> _CONSIGNE_
Comment traduiriez-vous en anglais cette phrase de la critique consacrée à En finir avec Eddy Bellegueule : « Pas facile, pour parler de ce livre, de se libérer du concert de louanges dont on l’a entouré dès sa parution. » ?

> _TEXTE FOURNI_
En finir avec Eddy Bellegueule ., Édouard Louis (2014 – Le Seuil)
Pas facile, pour parler de ce livre, de se libérer du concert de louanges dont on l’a entouré dès sa parution. Premier roman d’un jeune homme de 21 ans, d’origine modeste, élève de l’Ecole Normale supérieure où il poursuit de brillantes études de philosophie et sociologie, ce livre a eu un succès foudroyant. « Un récit d’apprentissage fulgurant » (Fabienne Pascaud, Télérama), « un roman d’une radicalité stupéfiante » (Gildas Le Dem, Têtu), « maîtrisé et bouleversant » (Élisabeth Philippe, Les Inrocks), etc., etc… Aucune critique négative.
Dans un entretien (Les Inrocks, 22/01/2014), Édouard Louis déclare : « Je ne voulais pas que mon livre soit un beau livre, mais une littérature laide, repoussante, irritante ». Son sujet ? La vie d’un enfant puis d’un adolescent dans une famille pauvre, en Picardie, à la fin des années 90 et au début des années 2000. Est-ce un récit autobiographique ? Rien n’est moins sûr. Est-ce la Picardie, entre Abbeville et Amiens, au début du XXIème siècle ? De cela aussi, on peut douter.

> _LIGNES AFFICHÉES_
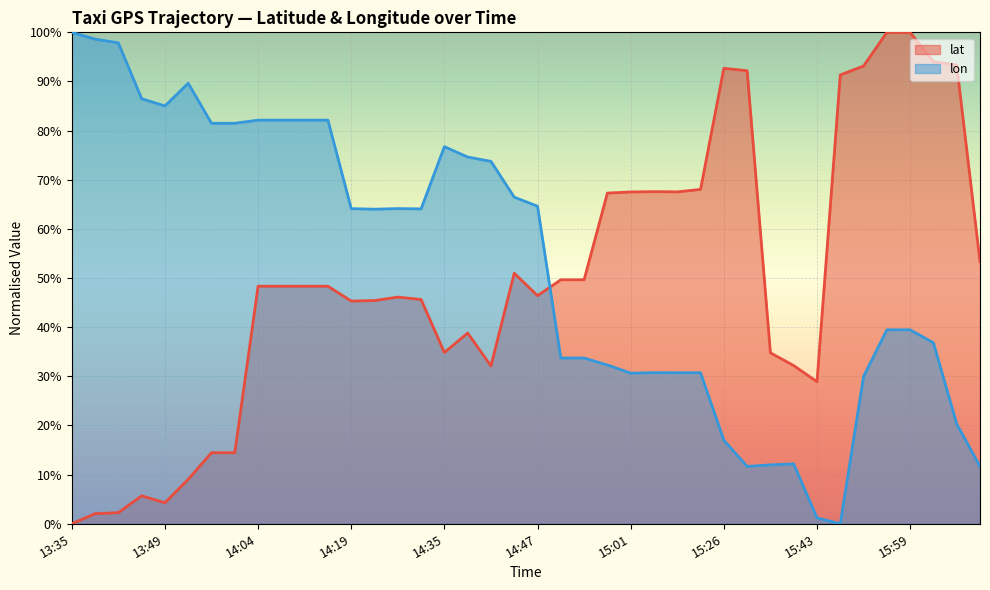

What is the highest value of the lon series?

1.0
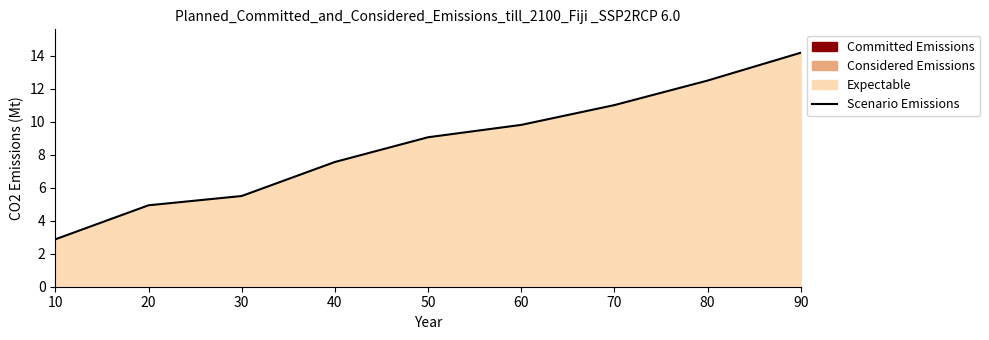

List the labels in order of value, largest first.

90, 80, 70, 60, 50, 40, 30, 20, 10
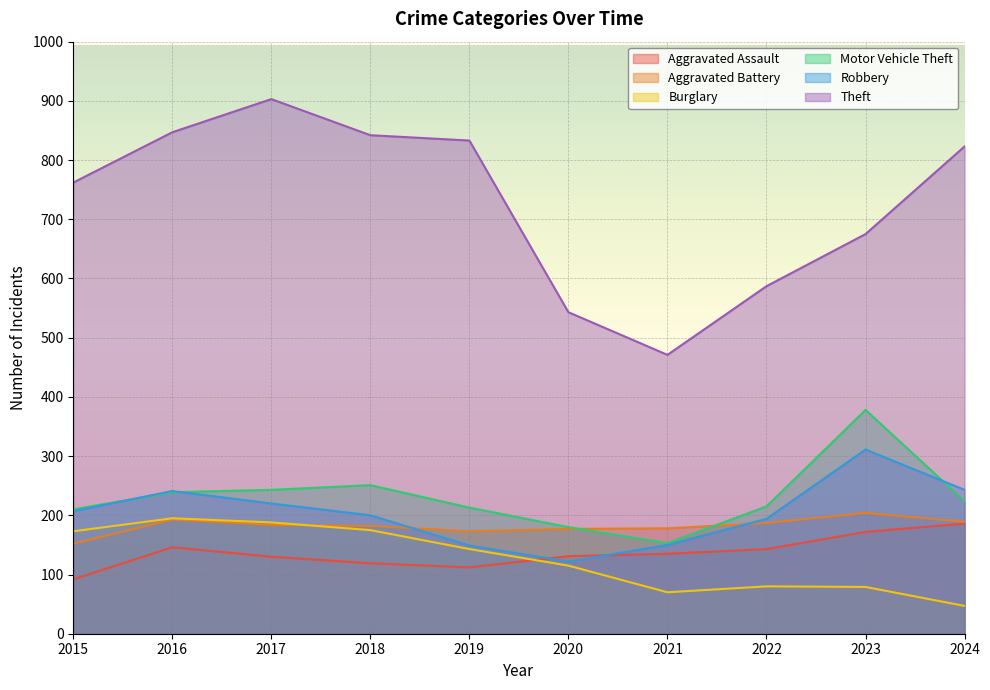

At which category is the sum across all series the highest?

2017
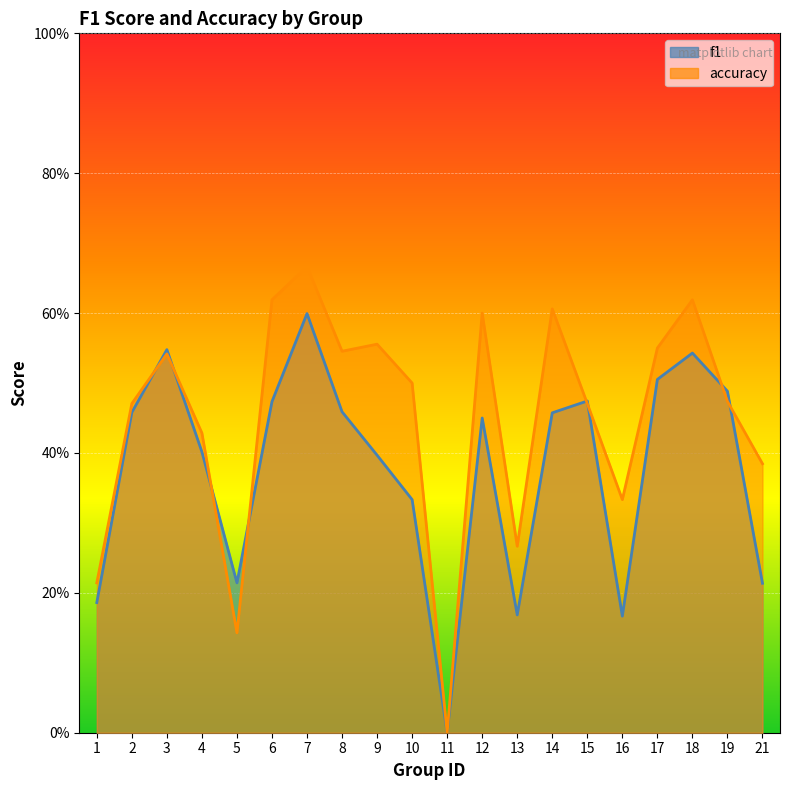

How many f1 values are between 0 and 1?

20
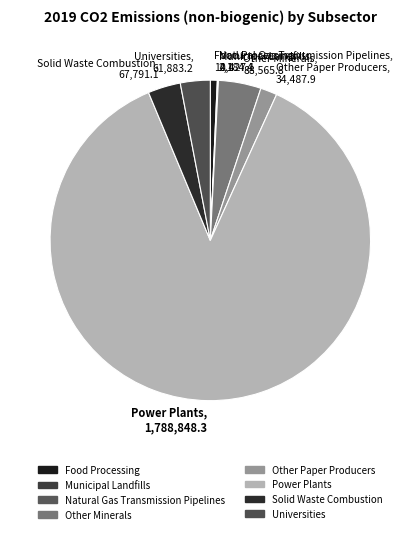

True or false: Other Minerals accounts for 12% of the total.

False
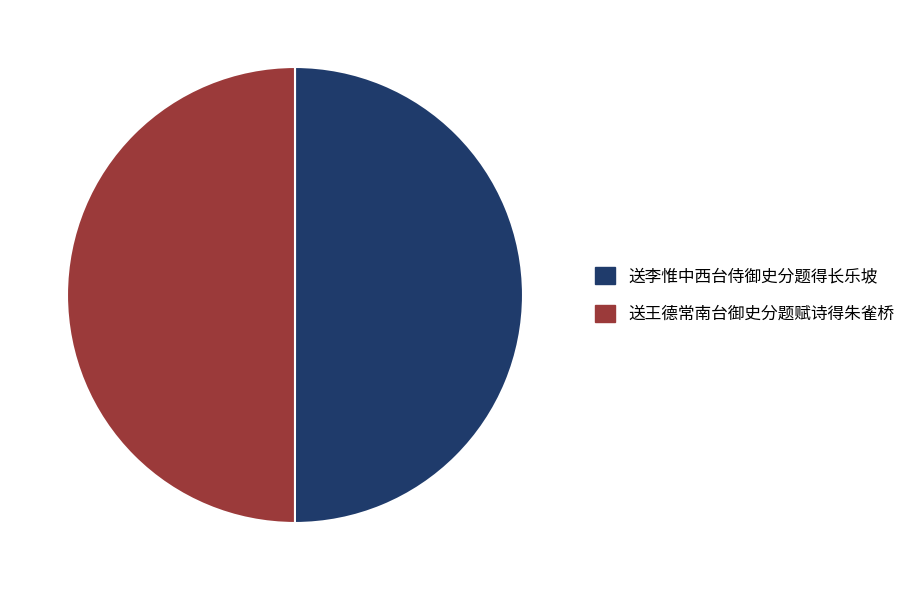

What is the ratio of the value at 送王德常南台御史分题赋诗得朱雀桥 to the value at 送李惟中西台侍御史分题得长乐坡?

1.0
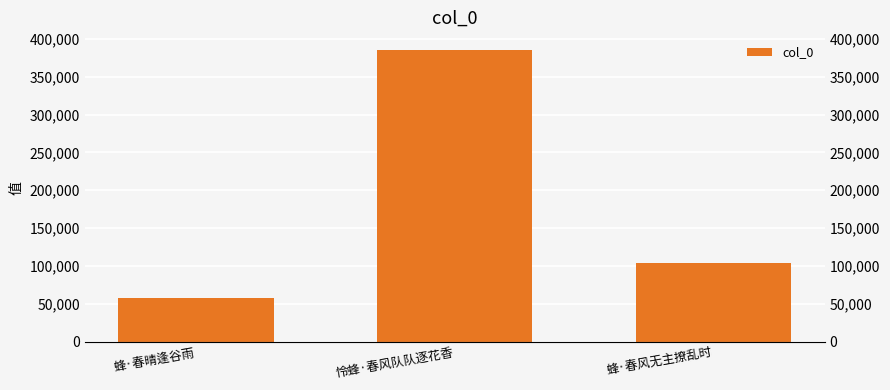

Reading left to right, transcribe all the data shown in this chart.

58111	385813	103622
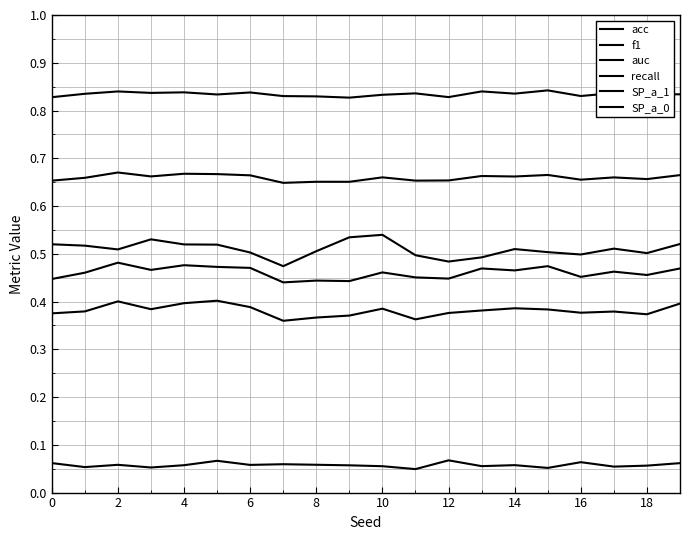

Where is the first local minimum for auc?

4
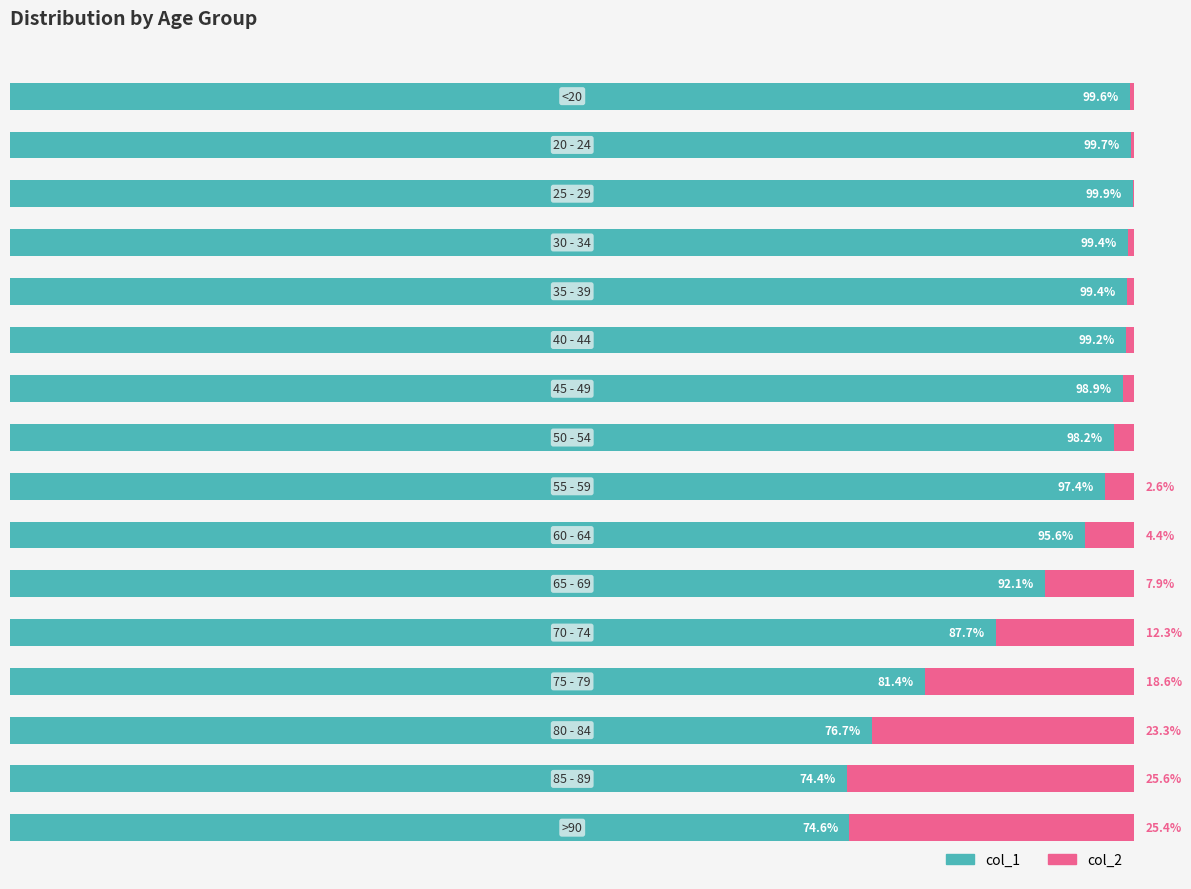

What is the value of the col_2 bar at the 7th from the left?

1.1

> _RÉPONSE ATTENDUE_
It is not easy, when talking about this book, to break free from the chorus of praise that has surrounded it since its publication.